Data Integrators also argues that GPO should not have relied on survey information from another contract in making responsibility determination. The record here shows, however, that the cordon approach appeared similar to the approach set forth in the protester’s bid. Additionally, the survey information stated that Data Integrators did not have a secure space that was large enough to produce and store the materials as required by the solicitation. As the PPR provides, a contracting officer may consider “any other known documentation which will offer assistance in the decision-making process,” including performance on other contracts. PPR ch. 1, § 5.5; see also The Standard Register Co., B-289579, Mar. 5, 2002, 2002 CPD ¶ 54 at 3 (citing broad discretion for GPO contracting officers to consider past performance information regarding other contracts in responsibility determinations). We therefore think that the CO reasonably considered the survey from the other contract in the responsibility determination here.

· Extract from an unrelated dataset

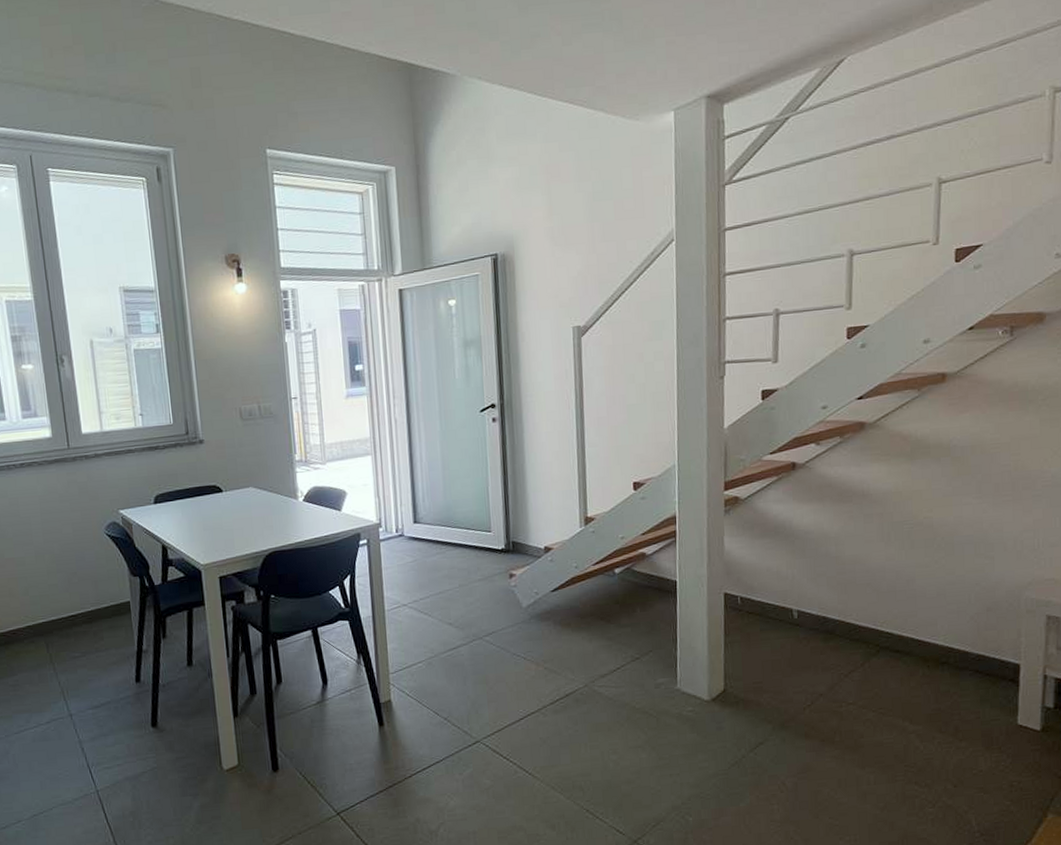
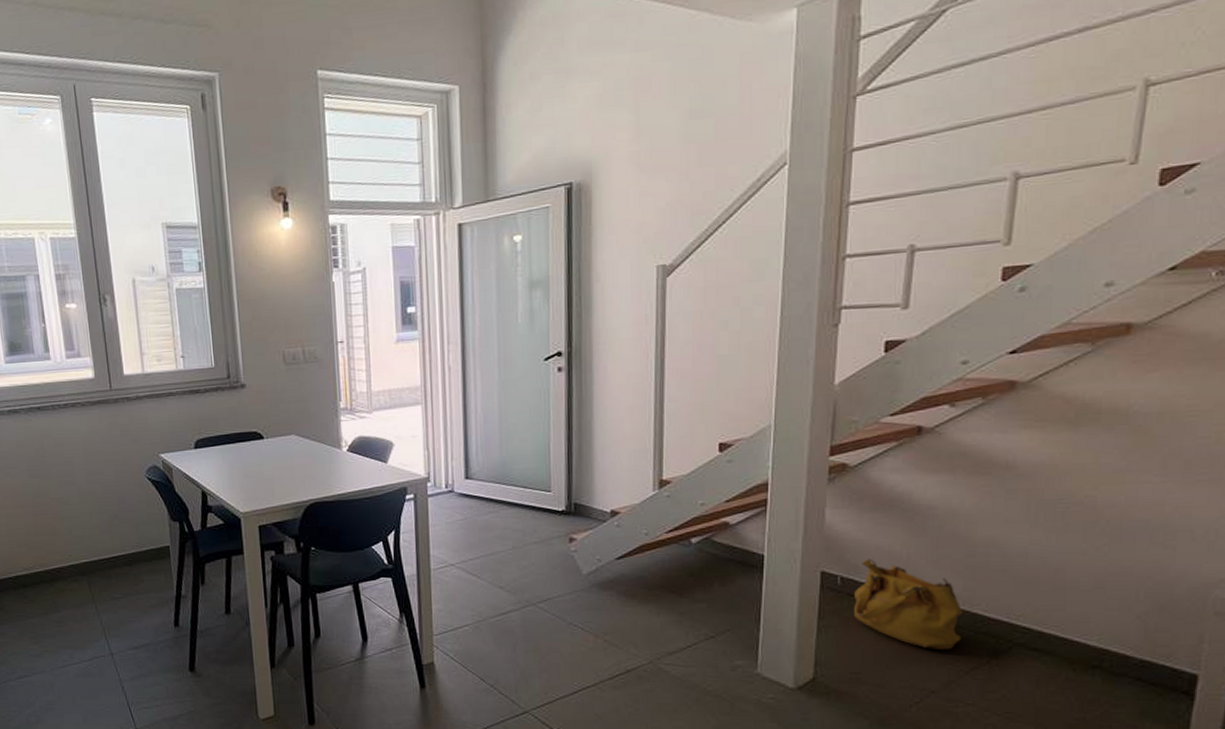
handbag: none [752,579,840,657] -> present [854,559,964,650]

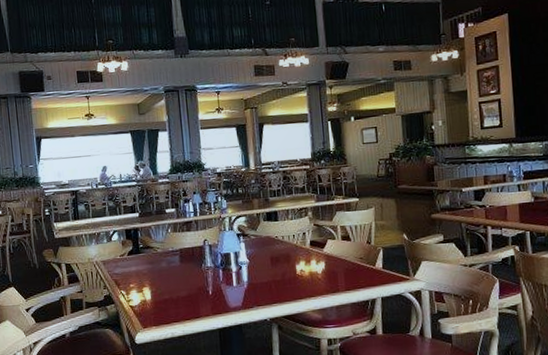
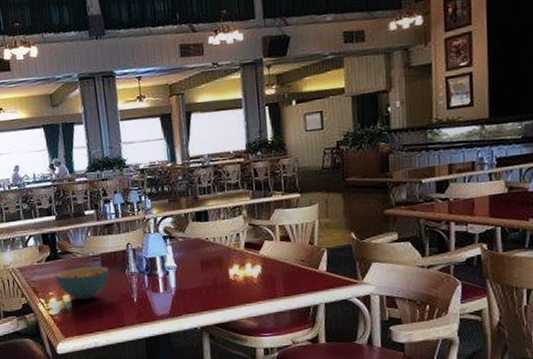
cereal bowl: none [137,260,187,292] -> present [56,266,109,300]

Finally, Data Integrators also argues that it has used its secure server room to perform contracts for other agencies, such as the Social Security Administration, “with no problems.” Comments at 2. As our Office has held, each procurement stands on its own, and an agency is not required to defer to evaluations or findings regarding responsibility made in different procurements. Securiguard, Inc. et al., B‑254392 et al., Feb. 9, 1994, 94-1 CPD ¶ 92 at 7. Moreover, the PPR states that GPO must, for each contract award, find the contractor responsible based on the available information. PPR §§ 5.1, 5.5; see also FAR subpart 9.1. On this record, we conclude GPO’s nonresponsibility regarding Data Integrators was reasonable.

The protest is denied.

Susan A. Poling
General Counsel



[1] GPO, as a legislative branch agency, is not subject to the certificate of competency referral requirements of the Small Business Act, 15 U.S.C. § 637(b)(7). See Colonial Press Int’l, Inc., B-408031; B-408055, May 6, 2013, 2013 CPD ¶ 119 at 3.

[2] As a related matter, the protester also contends that “[t]here is no requirement for [the storage of] the survey forms nor does it [ ] refer to materials which would include envelopes, paper and postal supplies.” Protester’s Comments at 2. Instead, the protester argues that the solicitation required only that the contractor “provide a secure area(s) dedicated to the processing and storage of data for the ‘Survey Forms.’” Id., citing IFB at 5. The protester argues that its secure server room addressed this requirement. Id. In light of the nature of the work and the data it involved, as well as the broad language in the IFB concerning the security requirements, we think the agency reasonably interpreted the solicitation security requirement to apply to the data throughout the process--including the printed materials.